Thanks so much everyone! I greatly appreciate your help.
 

ian field

Joined Oct 27, 2012
6,543
Letting air in will cause the filament to destruct but I've seen that take a second or more and it won't give that satisfying pop. I think the over-voltage idea is much more likely to make the light bulb act like a flashbulb.

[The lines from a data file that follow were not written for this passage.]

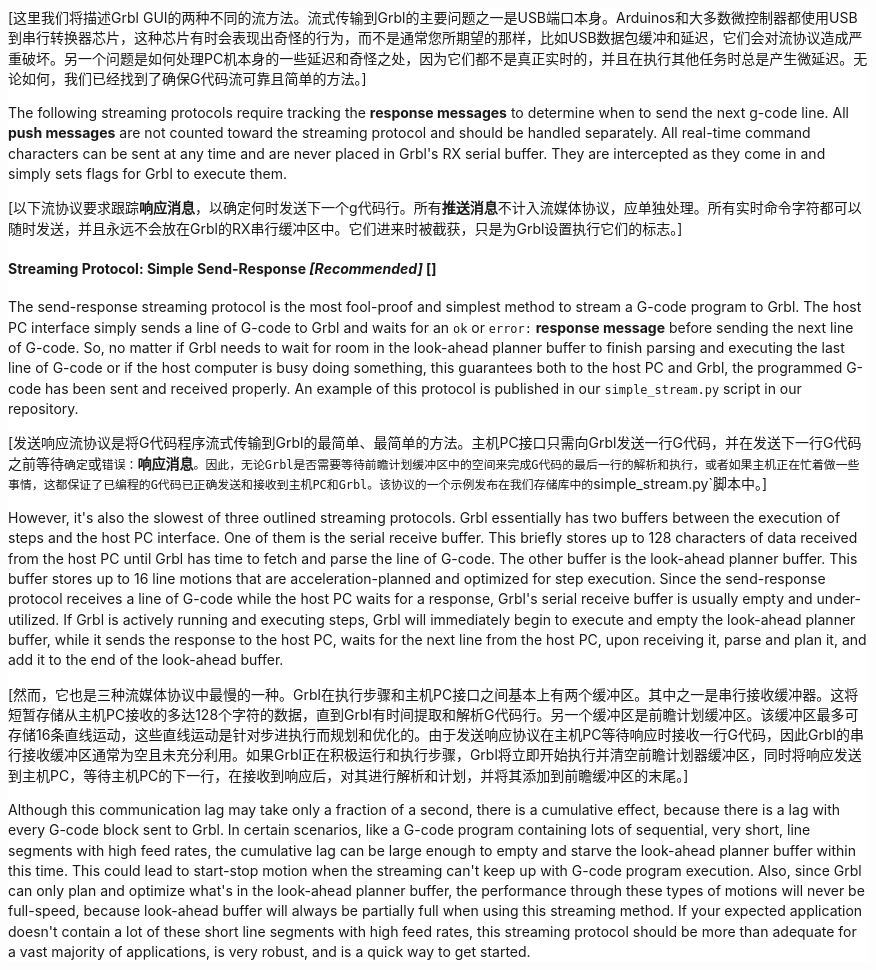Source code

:  \[这里我们将描述Grbl GUI的两种不同的流方法。流式传输到Grbl的主要问题之一是USB端口本身。Arduinos和大多数微控制器都使用USB到串行转换器芯片，这种芯片有时会表现出奇怪的行为，而不是通常您所期望的那样，比如USB数据包缓冲和延迟，它们会对流协议造成严重破坏。另一个问题是如何处理PC机本身的一些延迟和奇怪之处，因为它们都不是真正实时的，并且在执行其他任务时总是产生微延迟。无论如何，我们已经找到了确保G代码流可靠且简单的方法。\]
 
The following streaming protocols require tracking the **response messages** to determine when to send the next g-code line. All **push messages** are not counted toward the streaming protocol and should be handled separately. All real-time command characters can be sent at any time and are never placed in Grbl's RX serial buffer. They are intercepted as they come in and simply sets  flags for Grbl to execute them.

 \[以下流协议要求跟踪**响应消息**，以确定何时发送下一个g代码行。所有**推送消息**不计入流媒体协议，应单独处理。所有实时命令字符都可以随时发送，并且永远不会放在Grbl的RX串行缓冲区中。它们进来时被截获，只是为Grbl设置执行它们的标志。\]
 
#### Streaming Protocol: Simple Send-Response _[Recommended]_ \[\]
The send-response streaming protocol is the most fool-proof and simplest method to stream a G-code program to Grbl. The host PC interface simply sends a line of G-code to Grbl and waits for an `ok` or `error:` **response message** before sending the next line of G-code. So, no matter if Grbl needs to wait for room in the look-ahead planner buffer to finish parsing and executing the last line of G-code or if the host computer is busy doing something, this guarantees both to the host PC and Grbl, the programmed G-code has been sent and received properly. An example of this protocol is published in our `simple_stream.py` script in our repository.

 \[发送响应流协议是将G代码程序流式传输到Grbl的最简单、最简单的方法。主机PC接口只需向Grbl发送一行G代码，并在发送下一行G代码之前等待`确定`或`错误：`**响应消息**`。因此，无论Grbl是否需要等待前瞻计划缓冲区中的空间来完成G代码的最后一行的解析和执行，或者如果主机正在忙着做一些事情，这都保证了已编程的G代码已正确发送和接收到主机PC和Grbl。该协议的一个示例发布在我们存储库中的`simple_stream.py`脚本中。\]
 
However, it's also the slowest of three outlined streaming protocols. Grbl essentially has two buffers between the execution of steps and the host PC interface. One of them is the serial receive buffer. This briefly stores up to 128 characters of data received from the host PC until Grbl has time to fetch and parse the line of G-code. The other buffer is the look-ahead planner buffer. This buffer stores up to 16 line motions that are acceleration-planned and optimized for step execution. Since the send-response protocol receives a line of G-code while the host PC waits for a response, Grbl's serial receive buffer is usually empty and under-utilized. If Grbl is actively running and executing steps, Grbl will immediately begin to execute and empty the look-ahead planner buffer, while it sends the response to the host PC, waits for the next line from the host PC, upon receiving it, parse and plan it, and add it to the end of the look-ahead buffer.

 \[然而，它也是三种流媒体协议中最慢的一种。Grbl在执行步骤和主机PC接口之间基本上有两个缓冲区。其中之一是串行接收缓冲器。这将短暂存储从主机PC接收的多达128个字符的数据，直到Grbl有时间提取和解析G代码行。另一个缓冲区是前瞻计划缓冲区。该缓冲区最多可存储16条直线运动，这些直线运动是针对步进执行而规划和优化的。由于发送响应协议在主机PC等待响应时接收一行G代码，因此Grbl的串行接收缓冲区通常为空且未充分利用。如果Grbl正在积极运行和执行步骤，Grbl将立即开始执行并清空前瞻计划器缓冲区，同时将响应发送到主机PC，等待主机PC的下一行，在接收到响应后，对其进行解析和计划，并将其添加到前瞻缓冲区的末尾。\]
 
Although this communication lag may take only a fraction of a second, there is a cumulative effect, because there is a lag with every G-code block sent to Grbl. In certain scenarios, like a G-code program containing lots of sequential, very short, line segments with high feed rates, the cumulative lag can be large enough to empty and starve the look-ahead planner buffer within this time. This could lead to start-stop motion when the streaming can't keep up with G-code program execution. Also, since Grbl can only plan and optimize what's in the look-ahead planner buffer, the performance through these types of motions will never be full-speed, because look-ahead buffer will always be partially full when using this streaming method. If your expected application doesn't contain a lot of these short line segments with high feed rates, this streaming protocol should be more than adequate for a vast majority of applications, is very robust, and is a quick way to get started.

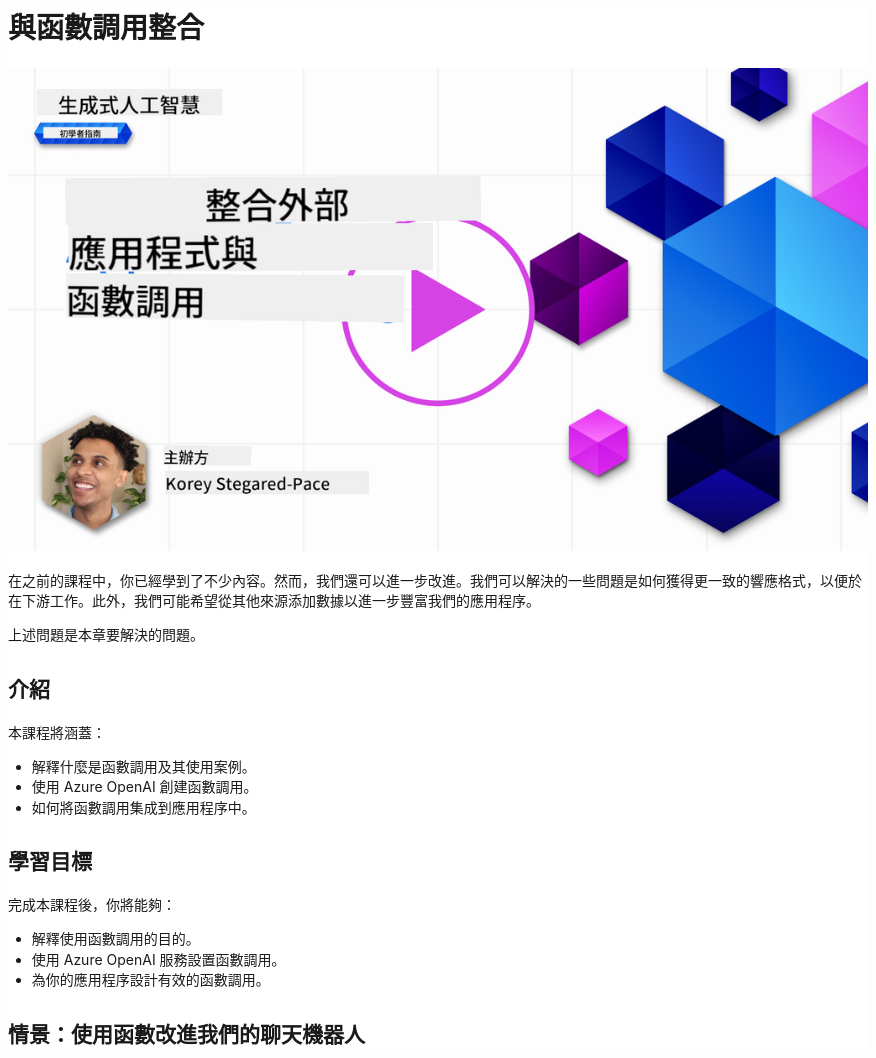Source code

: 
# 與函數調用整合

[![與函數調用整合](../../../translated_images/11-lesson-banner.5da178a9bf0c61125724b82872e87e5530d352453ec40cb59a13e27f9346c41e.hk.png)](https://aka.ms/gen-ai-lesson11-gh?WT.mc_id=academic-105485-koreyst)

在之前的課程中，你已經學到了不少內容。然而，我們還可以進一步改進。我們可以解決的一些問題是如何獲得更一致的響應格式，以便於在下游工作。此外，我們可能希望從其他來源添加數據以進一步豐富我們的應用程序。

上述問題是本章要解決的問題。

## 介紹

本課程將涵蓋：

- 解釋什麼是函數調用及其使用案例。
- 使用 Azure OpenAI 創建函數調用。
- 如何將函數調用集成到應用程序中。

## 學習目標

完成本課程後，你將能夠：

- 解釋使用函數調用的目的。
- 使用 Azure OpenAI 服務設置函數調用。
- 為你的應用程序設計有效的函數調用。

## 情景：使用函數改進我們的聊天機器人
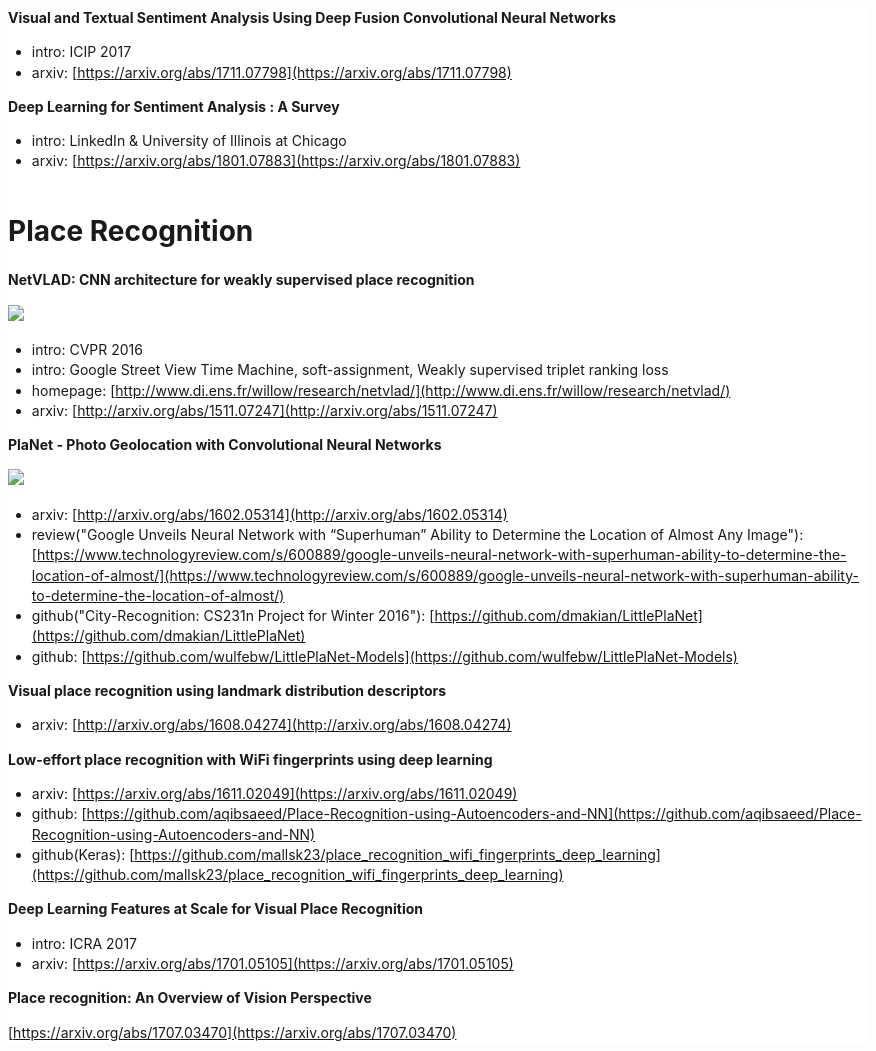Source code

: **Visual and Textual Sentiment Analysis Using Deep Fusion Convolutional Neural Networks**

- intro: ICIP 2017
- arxiv: [https://arxiv.org/abs/1711.07798](https://arxiv.org/abs/1711.07798)

**Deep Learning for Sentiment Analysis : A Survey**

- intro: LinkedIn & University of Illinois at Chicago
- arxiv: [https://arxiv.org/abs/1801.07883](https://arxiv.org/abs/1801.07883)

# Place Recognition

**NetVLAD: CNN architecture for weakly supervised place recognition**

![](http://www.di.ens.fr/willow/research/netvlad/images/teaser.png)

- intro: CVPR 2016
- intro: Google Street View Time Machine, soft-assignment, Weakly supervised triplet ranking loss
- homepage: [http://www.di.ens.fr/willow/research/netvlad/](http://www.di.ens.fr/willow/research/netvlad/)
- arxiv: [http://arxiv.org/abs/1511.07247](http://arxiv.org/abs/1511.07247)

**PlaNet - Photo Geolocation with Convolutional Neural Networks**

![](https://d267cvn3rvuq91.cloudfront.net/i/images/planet.jpg?sw=590&cx=0&cy=0&cw=928&ch=614)

- arxiv: [http://arxiv.org/abs/1602.05314](http://arxiv.org/abs/1602.05314)
- review("Google Unveils Neural Network with “Superhuman” Ability to Determine the Location of Almost Any Image"): [https://www.technologyreview.com/s/600889/google-unveils-neural-network-with-superhuman-ability-to-determine-the-location-of-almost/](https://www.technologyreview.com/s/600889/google-unveils-neural-network-with-superhuman-ability-to-determine-the-location-of-almost/)
- github("City-Recognition: CS231n Project for Winter 2016"): [https://github.com/dmakian/LittlePlaNet](https://github.com/dmakian/LittlePlaNet)
- github: [https://github.com/wulfebw/LittlePlaNet-Models](https://github.com/wulfebw/LittlePlaNet-Models)

**Visual place recognition using landmark distribution descriptors**

- arxiv: [http://arxiv.org/abs/1608.04274](http://arxiv.org/abs/1608.04274)

**Low-effort place recognition with WiFi fingerprints using deep learning**

- arxiv: [https://arxiv.org/abs/1611.02049](https://arxiv.org/abs/1611.02049)
- github: [https://github.com/aqibsaeed/Place-Recognition-using-Autoencoders-and-NN](https://github.com/aqibsaeed/Place-Recognition-using-Autoencoders-and-NN)
- github(Keras): [https://github.com/mallsk23/place_recognition_wifi_fingerprints_deep_learning](https://github.com/mallsk23/place_recognition_wifi_fingerprints_deep_learning)

**Deep Learning Features at Scale for Visual Place Recognition**

- intro: ICRA 2017
- arxiv: [https://arxiv.org/abs/1701.05105](https://arxiv.org/abs/1701.05105)

**Place recognition: An Overview of Vision Perspective**

[https://arxiv.org/abs/1707.03470](https://arxiv.org/abs/1707.03470)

Which, by the way, is an option. I think you can still get screw-in flashbulbs. You could identify one in a second if you inspect it, but if the room is dark and the victim hits the light switch, you'd get a flash and a popping sound.
when I was at boarding school in the 70s - the headmaster had a secret stash of ES27 flash bulbs. The magnesium wasn't "wire wool" style like modern (ish) flash bulbs - it was a slightly crumpled sheet of foil.
 

MisterBill2

Joined Jan 23, 2018
3,847
Diamond abrasive bits and a Dremmel!
Actually a diamond drill bit and a much slower drill, so as to avoid heating. That should work fairly well if it is done closer to the base where it will not show. And then, for added excitement use a htpodermic needle to squirt something into the bulb.
 

Thread Starter

OrvilleR

Joined May 9, 2019
20
Actually a diamond drill bit and a much slower drill, so as to avoid heating. That should work fairly well if it is done closer to the base where it will not show. And then, for added excitement use a htpodermic needle to squirt something into the bulb.
What would you squirt into the bulb? And what would happen because of it?
 

jpanhalt

Joined Jan 18, 2008
7,849
I would not squirt anything into the bulb. Anything combustible could lead to an explosion. Anything not combustible won't do anything that air won't do..
 

AnalogKid

Joined Aug 1, 2013
8,099
Gasoline, kerosene, or rubbing alcohol would give three different kinds of fire reactions. Depending on the fuel/air mixture, the glass may or may not break.

ak
 

MisterBill2

Joined Jan 23, 2018
3,847
Keep in mind that allegedly this is research for a book, probably a fiction book. And of course the injecting something into the vented light bulb would cause something to happen. If the bulb simply failed that would be boring. Of course, removing the bulb and putting a bit of tape on the bottom contact will also keep it from lighting. BUT the venting will allow a very dramatic short flash of light that may even last several seconds, depending on what the writer wants to happen. The beauty of writing fiction is that it is usually not constrained to reality.